---------- RECORDS SHOWN ----------
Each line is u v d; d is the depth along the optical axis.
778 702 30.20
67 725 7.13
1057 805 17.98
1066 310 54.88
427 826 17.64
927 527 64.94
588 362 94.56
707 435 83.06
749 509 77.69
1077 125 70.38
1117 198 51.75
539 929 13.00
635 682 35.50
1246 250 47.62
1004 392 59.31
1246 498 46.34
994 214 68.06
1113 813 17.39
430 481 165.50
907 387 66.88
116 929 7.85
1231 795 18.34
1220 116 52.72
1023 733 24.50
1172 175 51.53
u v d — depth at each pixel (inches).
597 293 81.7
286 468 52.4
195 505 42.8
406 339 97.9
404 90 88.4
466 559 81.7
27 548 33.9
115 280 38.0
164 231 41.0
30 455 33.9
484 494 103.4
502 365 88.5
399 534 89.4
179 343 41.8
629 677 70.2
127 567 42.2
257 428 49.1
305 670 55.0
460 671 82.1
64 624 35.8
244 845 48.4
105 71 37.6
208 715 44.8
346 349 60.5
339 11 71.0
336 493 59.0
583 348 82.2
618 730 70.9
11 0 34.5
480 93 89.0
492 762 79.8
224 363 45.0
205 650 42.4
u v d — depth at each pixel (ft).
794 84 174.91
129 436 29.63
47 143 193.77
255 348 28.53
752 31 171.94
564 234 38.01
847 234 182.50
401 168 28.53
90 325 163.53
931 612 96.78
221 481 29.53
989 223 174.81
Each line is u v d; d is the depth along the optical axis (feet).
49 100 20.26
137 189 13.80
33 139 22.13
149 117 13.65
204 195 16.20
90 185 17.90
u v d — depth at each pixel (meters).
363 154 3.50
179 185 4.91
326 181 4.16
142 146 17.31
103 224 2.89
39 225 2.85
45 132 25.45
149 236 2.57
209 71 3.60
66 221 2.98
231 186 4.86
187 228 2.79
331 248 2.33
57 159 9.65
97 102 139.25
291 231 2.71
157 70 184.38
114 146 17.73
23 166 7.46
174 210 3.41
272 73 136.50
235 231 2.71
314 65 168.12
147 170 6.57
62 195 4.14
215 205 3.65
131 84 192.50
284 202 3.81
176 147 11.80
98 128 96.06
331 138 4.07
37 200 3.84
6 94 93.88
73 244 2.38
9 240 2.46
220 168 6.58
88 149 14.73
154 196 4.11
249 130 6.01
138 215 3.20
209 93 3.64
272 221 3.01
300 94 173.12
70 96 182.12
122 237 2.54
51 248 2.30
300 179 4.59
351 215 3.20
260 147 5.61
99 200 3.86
----------
INSTRUCTIONS FOR THE TASK:
Scan the records for the string "pixel" and show every line that contains it.

SOLUTION FOR THIS EXERCISE:
u v d — depth at each pixel (inches).
u v d — depth at each pixel (ft).
u v d — depth at each pixel (meters).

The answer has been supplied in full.